◆ **What the task requires**:
Report every line of the listing below that contains the word "point", copying each one in full. Case counts.

◆ **Data section**:
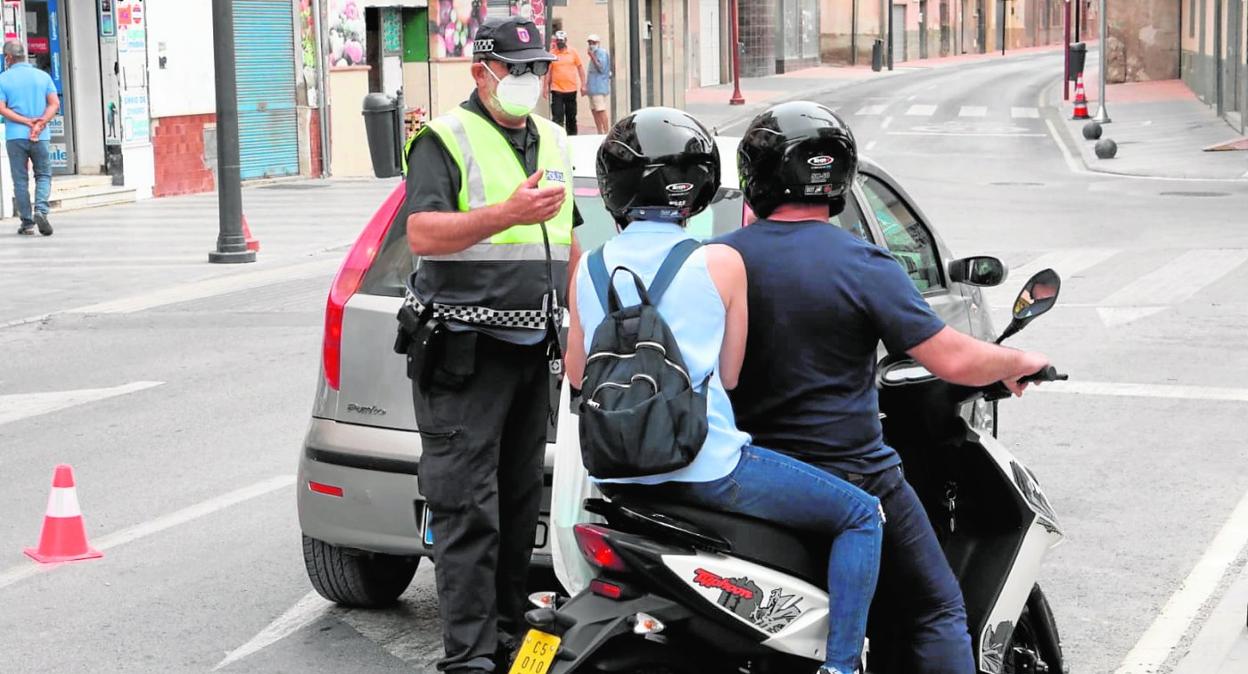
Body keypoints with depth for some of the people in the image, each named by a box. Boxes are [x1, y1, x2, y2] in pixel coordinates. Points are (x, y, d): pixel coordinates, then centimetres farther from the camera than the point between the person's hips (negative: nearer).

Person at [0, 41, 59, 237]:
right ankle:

◆ **Response below**:
Body keypoints with depth for some of the people in the image, each named by a box. Boxes are [x1, y1, x2, y2] in pixel coordinates. Points are (x, y, d): pixel coordinates, then centimetres farther from the camera than the point between the person's hips (negative: nearer).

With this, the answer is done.